Geology Reference
In-Depth Information
Hornfels are metamorphic rocks created through contact metamorphism. When magma
first moves into a rock close to the surface, it increases temperatures enough to change
the mineral composition and texture of the surrounding rocks. However, because no
pressure is applied, hornfels are not foliated. Also, they have very small mineral grains
because the heating by the magma occurs only for a short time; the minerals don't have
time to grow very large before the rock cools again.
Moving through the Rock Cycle: How
Rocks Change from One Type to Another
If you look back through the previous sections, you may notice that each rock type
forms from the remains of a previously existing rock. Each rock is melted and cooled,
weathered, or compressed into something new. There is no beginning or end to this rock
cycle; it just goes round and round as rocks, sediment, and magma move around the
earth's lithosphere.
In earth's early history (see Chapter 18), molten mantle rock began erupting to the sur-
face, forming the earliest surface rocks. On the surface, these rocks were subjected to
weathering. The sediments formed by weathering were deposited in oceans, creating
the first sedimentary rocks. These rocks on the ocean floor were then subducted back
beneath the surface and exposed to the heat and pressure that creates metamorphic
rocks, eventually perhaps being heated enough to melt back into magma. The cycle
seems straightforward, but it's not.
Figure 7-17 illustrates the major components of the rock cycle: the rock types and the
processes that transform rocks from one type to another.

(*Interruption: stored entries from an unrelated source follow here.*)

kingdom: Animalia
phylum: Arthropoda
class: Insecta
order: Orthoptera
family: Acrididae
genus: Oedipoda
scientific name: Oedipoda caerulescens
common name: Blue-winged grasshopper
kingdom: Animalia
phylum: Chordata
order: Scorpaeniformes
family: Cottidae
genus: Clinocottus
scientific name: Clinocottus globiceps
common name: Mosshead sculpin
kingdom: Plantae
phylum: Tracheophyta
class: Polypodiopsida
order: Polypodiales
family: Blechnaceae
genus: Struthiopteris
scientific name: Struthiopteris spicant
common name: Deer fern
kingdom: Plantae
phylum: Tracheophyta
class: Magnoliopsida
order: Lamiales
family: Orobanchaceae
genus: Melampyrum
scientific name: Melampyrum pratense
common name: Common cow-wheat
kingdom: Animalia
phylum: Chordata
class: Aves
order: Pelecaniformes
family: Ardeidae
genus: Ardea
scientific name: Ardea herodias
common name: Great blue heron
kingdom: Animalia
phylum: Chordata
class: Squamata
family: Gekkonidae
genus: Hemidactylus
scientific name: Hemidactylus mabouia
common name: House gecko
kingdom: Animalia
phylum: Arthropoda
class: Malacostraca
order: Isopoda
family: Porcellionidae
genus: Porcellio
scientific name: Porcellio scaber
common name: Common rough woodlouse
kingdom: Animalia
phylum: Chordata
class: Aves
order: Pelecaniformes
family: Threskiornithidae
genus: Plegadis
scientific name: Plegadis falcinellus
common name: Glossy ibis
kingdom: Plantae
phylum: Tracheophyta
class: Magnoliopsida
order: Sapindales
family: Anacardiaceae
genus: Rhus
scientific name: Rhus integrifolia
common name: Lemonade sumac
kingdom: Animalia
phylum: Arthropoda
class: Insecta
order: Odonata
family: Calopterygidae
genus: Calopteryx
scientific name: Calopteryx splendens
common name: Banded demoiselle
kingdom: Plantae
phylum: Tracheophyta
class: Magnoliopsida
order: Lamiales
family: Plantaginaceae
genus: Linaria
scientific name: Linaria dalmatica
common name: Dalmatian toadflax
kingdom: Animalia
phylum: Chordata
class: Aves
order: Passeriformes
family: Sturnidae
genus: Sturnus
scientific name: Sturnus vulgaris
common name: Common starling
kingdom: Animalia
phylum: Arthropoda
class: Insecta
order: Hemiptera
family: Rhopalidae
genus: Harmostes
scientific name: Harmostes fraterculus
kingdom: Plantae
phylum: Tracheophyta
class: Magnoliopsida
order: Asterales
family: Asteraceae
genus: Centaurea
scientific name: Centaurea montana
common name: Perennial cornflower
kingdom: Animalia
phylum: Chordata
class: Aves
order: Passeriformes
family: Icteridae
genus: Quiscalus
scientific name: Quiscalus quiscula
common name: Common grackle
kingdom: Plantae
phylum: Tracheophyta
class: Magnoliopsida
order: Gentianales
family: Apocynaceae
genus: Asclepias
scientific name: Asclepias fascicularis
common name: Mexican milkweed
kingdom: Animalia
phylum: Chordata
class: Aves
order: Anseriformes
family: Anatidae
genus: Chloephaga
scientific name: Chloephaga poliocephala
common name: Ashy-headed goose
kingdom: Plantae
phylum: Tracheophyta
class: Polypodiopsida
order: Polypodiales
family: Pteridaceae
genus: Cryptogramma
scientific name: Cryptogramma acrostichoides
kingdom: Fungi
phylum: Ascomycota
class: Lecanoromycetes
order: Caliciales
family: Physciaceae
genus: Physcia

The rock cycle combines all the processes that create, transform, and destroy
the different rock types and shows you how the earth materials that compose
these rocks are constantly transitioning from one type to the next.
At each stage of the rock cycle, any rock has multiple paths it may take. For example, a
sedimentary rock may be buried, compressed, and transformed into a metamorphic
rock; or weathered into sediments; or buried deep in the crust where it is heated and
melted into magma and then erupted onto the surface as an igneous rock. As Figure 7-17
illustrates, there are shortcuts in the cycle, and how a rock is transformed depends on
where it is on the planet and what forces are acting on it.